Le Tribunal Administratif de Châlons-en-Champagne rejette la requête de M. B... qui demandait l'effacement de son inscription au fichier des personnes recherchées (FPR). La juridiction estime que cette demande, formulée à titre principal, constitue une injonction inadmissible, le juge administratif ne pouvant se substituer à l'administration. La requête est donc déclarée manifestement irrecevable sur le fondement de l'article R. 222-1 du code de justice administrative.
Texte intégral
Vu la procédure suivante :
Par une requête, enregistrée le 27 décembre 2025, M. A... B... demande au tribunal de procéder à l’effacement de son inscription au fichier des personnes recherchées (FPR).
Vu les autres pièces du dossier.
Vu le code de justice administrative.
Considérant ce qui suit :
1. Aux termes de l’article R. 222-1 du code de justice administrative : « Les présidents de tribunal administratif (…) peuvent, par ordonnance : / (…) 4° Rejeter les requêtes manifestement irrecevables, lorsque la juridiction n'est pas tenue d'inviter leur auteur à les régulariser ou qu'elles n'ont pas été régularisées à l'expiration du délai imparti par une demande en ce sens ; (...) ».
2. En dehors des hypothèses prévues par les articles L. 911-1 à L. 911-4 du code de justice administrative, et dont ne relève pas la présente requête, le juge administratif ne peut être saisi, à titre principal, que de conclusions à fin d’annulation d’une décision, le cas échéant assorties de conclusions à fin d’injonction, ou de conclusions indemnitaires. Il n’appartient donc au juge administratif ni de délivrer des injonctions à l’administration ni de faire lui-même œuvre d’administrateur en se substituant à l’administration.

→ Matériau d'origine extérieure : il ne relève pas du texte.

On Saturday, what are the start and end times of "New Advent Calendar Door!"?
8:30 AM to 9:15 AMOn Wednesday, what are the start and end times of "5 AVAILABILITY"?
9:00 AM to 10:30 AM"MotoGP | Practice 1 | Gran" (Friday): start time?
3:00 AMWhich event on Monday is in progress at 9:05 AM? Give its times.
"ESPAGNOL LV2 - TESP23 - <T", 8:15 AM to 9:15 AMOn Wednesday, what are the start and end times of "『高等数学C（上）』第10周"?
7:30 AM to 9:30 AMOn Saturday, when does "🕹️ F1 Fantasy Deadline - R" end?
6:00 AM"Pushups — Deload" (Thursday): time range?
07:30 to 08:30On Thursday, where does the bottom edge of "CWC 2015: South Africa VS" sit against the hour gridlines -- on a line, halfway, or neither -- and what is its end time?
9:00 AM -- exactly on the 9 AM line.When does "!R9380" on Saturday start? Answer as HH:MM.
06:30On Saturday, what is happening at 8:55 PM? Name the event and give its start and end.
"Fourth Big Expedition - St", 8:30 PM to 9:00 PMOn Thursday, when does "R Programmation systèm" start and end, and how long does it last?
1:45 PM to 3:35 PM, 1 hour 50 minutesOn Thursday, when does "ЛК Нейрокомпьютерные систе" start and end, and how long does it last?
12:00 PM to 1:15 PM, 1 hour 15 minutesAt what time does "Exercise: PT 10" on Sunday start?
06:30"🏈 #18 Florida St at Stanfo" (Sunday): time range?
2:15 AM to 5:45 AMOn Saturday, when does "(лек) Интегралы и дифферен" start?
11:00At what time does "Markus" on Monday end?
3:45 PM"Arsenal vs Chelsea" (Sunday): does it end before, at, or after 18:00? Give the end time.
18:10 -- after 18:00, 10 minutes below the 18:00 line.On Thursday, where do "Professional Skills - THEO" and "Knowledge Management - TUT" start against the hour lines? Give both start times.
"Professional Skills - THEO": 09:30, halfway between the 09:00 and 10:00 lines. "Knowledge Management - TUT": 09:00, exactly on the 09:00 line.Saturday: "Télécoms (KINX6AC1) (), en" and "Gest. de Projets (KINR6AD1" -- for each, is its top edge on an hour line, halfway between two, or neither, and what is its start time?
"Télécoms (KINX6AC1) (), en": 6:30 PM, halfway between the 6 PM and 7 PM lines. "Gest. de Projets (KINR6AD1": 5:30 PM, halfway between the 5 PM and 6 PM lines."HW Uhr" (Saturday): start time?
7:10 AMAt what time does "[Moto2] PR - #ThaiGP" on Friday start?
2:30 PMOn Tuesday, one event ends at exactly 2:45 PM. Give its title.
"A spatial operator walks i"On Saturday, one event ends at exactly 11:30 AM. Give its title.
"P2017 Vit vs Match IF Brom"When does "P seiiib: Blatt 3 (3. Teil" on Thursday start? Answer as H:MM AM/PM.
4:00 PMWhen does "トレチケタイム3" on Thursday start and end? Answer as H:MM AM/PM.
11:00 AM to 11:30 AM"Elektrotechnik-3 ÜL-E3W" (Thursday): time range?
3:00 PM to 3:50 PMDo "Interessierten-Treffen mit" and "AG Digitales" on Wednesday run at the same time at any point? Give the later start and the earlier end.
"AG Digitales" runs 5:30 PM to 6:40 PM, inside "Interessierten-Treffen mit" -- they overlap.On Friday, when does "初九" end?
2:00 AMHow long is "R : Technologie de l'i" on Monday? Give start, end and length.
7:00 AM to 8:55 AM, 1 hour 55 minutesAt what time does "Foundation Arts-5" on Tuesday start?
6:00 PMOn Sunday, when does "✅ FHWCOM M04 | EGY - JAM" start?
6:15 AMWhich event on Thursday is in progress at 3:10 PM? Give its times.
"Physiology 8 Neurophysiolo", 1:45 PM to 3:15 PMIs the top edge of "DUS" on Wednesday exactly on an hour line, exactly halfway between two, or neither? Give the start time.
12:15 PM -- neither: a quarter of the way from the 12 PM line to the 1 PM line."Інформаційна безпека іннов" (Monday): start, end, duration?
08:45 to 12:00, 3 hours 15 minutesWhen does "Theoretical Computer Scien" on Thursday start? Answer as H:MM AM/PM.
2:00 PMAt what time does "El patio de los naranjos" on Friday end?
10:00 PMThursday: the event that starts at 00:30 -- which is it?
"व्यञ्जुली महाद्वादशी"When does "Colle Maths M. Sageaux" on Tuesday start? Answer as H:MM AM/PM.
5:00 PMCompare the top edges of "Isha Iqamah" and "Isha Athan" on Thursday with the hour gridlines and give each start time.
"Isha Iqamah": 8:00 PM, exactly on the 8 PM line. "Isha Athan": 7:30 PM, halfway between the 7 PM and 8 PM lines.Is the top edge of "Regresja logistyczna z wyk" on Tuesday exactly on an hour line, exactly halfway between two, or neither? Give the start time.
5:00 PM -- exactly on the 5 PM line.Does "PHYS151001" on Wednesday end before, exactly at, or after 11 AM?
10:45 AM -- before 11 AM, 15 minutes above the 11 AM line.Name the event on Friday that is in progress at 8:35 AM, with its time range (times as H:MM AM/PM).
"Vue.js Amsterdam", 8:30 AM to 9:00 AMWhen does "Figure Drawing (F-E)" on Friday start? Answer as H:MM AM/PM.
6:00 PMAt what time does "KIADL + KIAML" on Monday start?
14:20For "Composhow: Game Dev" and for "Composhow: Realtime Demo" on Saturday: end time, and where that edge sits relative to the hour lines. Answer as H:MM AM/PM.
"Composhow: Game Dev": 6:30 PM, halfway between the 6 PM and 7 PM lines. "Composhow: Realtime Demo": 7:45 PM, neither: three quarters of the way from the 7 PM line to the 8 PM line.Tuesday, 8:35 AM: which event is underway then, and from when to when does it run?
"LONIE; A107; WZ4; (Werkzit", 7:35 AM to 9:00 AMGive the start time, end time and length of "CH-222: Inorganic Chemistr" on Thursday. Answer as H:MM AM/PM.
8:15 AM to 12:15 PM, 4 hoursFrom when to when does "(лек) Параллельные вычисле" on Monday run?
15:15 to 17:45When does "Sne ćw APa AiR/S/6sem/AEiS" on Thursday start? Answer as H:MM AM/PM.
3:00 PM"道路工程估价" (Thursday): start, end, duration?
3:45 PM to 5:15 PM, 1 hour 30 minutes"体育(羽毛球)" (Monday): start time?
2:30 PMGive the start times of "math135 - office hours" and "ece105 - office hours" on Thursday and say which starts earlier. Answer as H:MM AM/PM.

3. En se bornant à demander au tribunal de procéder à l’effacement de son inscription au FPR, M. B... ne formule aucune demande d’annulation d’une décision administrative ou de condamnation de l’administration. Or, de telles conclusions s’analysent comme des conclusions à fin d’injonction présentées à titre principal. Ainsi la requête de M. B... ne contenant que des conclusions à fin d’injonction présentées à titre principal est, dès lors, entachée d’une irrecevabilité manifeste et doit, être rejetée, en application des dispositions du 4° de l’article R. 222-1 du code de justice administrative.
O R D O N N E :
Article 1er : La requête de M. B... est rejetée.
Article 2 : La présente ordonnance sera notifiée à M. A... B....
Fait à Châlons-en-Champagne, le 3 mars 2026.
Le président de la 2ème chambre
signé
D. Babski
La République mande et ordonne au ministre de l’intérieur, en ce qui le concerne et à tous commissaires de justice à ce requis en ce qui concerne les voies de droit commun, contre les parties privées, de pourvoir à l’exécution de la présente décision.